_Given instruction A:_ In the records, take everything from the line containing "960). (254, 467)." down through the end of the records and write it out again with "desktop" changed to "table" and nothing else altered.

_Extracted text:_
## Begin

Yesterday I did a post about this problem but, I didn't get very far in the problem and I really didn't understand the solution in this post. I have read and tried the problem more and I'm making a proof on my own. I'd appreciate any suggestions, and a little bit of help in the last part.
Here's the problem:
Suppose that the function $f > 0$ has the property that
$$(f')^2=f-{1 \over f^2}.$$
Find a formula for $f''$ in terms of $f$. (Why is this problem in this chapter?)
Now obviously, with some calculations if $f \neq 0$ then
$$
\begin{align}
(f')^2 &= f-{1 \over f^2} \\
2f'f'' &= f'+{2 \over f^3}f' \\
2f'' &= 1+{2 \over f^3} \\
f'' &= {1 \over 2} + {1 \over f^3} = g(x)

## End

_Material for the task:_
## Begin

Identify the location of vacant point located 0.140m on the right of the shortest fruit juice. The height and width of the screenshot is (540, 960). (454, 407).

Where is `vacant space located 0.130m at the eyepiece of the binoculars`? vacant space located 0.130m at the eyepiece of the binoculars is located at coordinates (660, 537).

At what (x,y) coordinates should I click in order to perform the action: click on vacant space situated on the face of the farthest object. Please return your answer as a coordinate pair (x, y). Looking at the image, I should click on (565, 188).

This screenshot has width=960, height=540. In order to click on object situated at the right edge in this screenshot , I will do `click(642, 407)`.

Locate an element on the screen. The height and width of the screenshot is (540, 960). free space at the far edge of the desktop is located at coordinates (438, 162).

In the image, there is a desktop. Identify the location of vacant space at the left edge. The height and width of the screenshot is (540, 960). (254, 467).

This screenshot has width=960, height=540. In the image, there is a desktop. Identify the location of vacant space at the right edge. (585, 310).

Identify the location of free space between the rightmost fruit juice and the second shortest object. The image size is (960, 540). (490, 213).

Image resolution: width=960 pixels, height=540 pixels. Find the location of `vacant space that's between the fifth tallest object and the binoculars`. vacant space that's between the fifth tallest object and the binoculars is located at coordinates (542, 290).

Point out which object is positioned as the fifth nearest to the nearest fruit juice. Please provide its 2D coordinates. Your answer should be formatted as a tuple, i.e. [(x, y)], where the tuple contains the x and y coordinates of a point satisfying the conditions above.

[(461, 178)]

## End

_Given instruction B:_ From the forum post, copy everything from "Yesterday I did" down to "the last part." word for word.

_Response A:_
In the image, there is a table. Identify the location of vacant space at the left edge. The height and width of the screenshot is (540, 960). (254, 467).

This screenshot has width=960, height=540. In the image, there is a table. Identify the location of vacant space at the right edge. (585, 310).

Identify the location of free space between the rightmost fruit juice and the second shortest object. The image size is (960, 540). (490, 213).

Image resolution: width=960 pixels, height=540 pixels. Find the location of `vacant space that's between the fifth tallest object and the binoculars`. vacant space that's between the fifth tallest object and the binoculars is located at coordinates (542, 290).

Point out which object is positioned as the fifth nearest to the nearest fruit juice. Please provide its 2D coordinates. Your answer should be formatted as a tuple, i.e. [(x, y)], where the tuple contains the x and y coordinates of a point satisfying the conditions above.

[(461, 178)]

_Response B:_
Yesterday I did a post about this problem but, I didn't get very far in the problem and I really didn't understand the solution in this post. I have read and tried the problem more and I'm making a proof on my own. I'd appreciate any suggestions, and a little bit of help in the last part.